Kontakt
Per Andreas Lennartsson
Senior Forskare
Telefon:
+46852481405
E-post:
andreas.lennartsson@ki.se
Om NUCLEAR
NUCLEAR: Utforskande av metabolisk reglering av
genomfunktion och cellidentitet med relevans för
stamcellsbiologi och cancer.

◆ ◆ ◆ ◆

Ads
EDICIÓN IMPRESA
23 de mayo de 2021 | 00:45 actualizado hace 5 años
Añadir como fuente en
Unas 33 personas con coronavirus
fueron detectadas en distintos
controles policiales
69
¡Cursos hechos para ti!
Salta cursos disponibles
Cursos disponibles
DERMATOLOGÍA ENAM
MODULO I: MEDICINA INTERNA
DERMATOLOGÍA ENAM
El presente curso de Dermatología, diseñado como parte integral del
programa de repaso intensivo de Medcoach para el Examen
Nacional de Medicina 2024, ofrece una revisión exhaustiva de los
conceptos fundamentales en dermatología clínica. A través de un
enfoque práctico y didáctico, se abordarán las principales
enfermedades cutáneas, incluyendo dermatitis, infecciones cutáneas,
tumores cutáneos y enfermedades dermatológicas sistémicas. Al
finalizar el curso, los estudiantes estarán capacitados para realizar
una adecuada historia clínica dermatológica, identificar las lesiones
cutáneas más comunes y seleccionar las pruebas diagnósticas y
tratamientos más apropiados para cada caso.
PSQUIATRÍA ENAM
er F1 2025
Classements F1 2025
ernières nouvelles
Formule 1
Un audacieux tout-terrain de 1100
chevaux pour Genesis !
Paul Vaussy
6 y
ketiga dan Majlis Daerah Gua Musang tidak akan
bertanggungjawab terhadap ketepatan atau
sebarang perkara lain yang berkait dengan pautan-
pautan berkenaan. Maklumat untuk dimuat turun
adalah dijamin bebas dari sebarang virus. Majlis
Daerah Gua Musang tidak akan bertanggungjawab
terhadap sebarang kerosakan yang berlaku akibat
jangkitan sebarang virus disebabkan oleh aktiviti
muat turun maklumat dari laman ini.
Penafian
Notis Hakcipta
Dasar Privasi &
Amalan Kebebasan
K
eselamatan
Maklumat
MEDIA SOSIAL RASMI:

◆ ◆ ◆ ◆

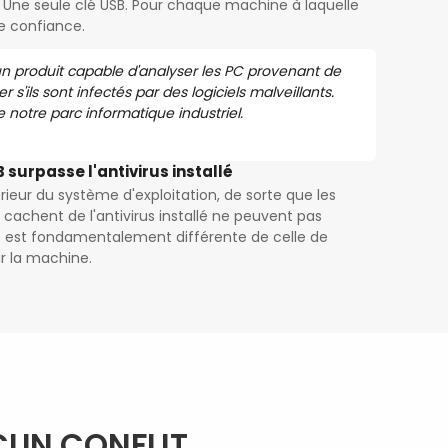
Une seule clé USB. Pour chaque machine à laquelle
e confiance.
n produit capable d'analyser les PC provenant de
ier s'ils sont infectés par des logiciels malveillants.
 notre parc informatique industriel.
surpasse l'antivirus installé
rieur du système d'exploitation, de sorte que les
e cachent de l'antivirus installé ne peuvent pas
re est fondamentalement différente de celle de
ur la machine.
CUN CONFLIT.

◆ ◆ ◆ ◆

WORK REQUEST ▸ Only lines that contain the string "Majlis" count; pick each one out of the records and copy it.

WRITTEN ANSWER ▸
ketiga dan Majlis Daerah Gua Musang tidak akan
adalah dijamin bebas dari sebarang virus. Majlis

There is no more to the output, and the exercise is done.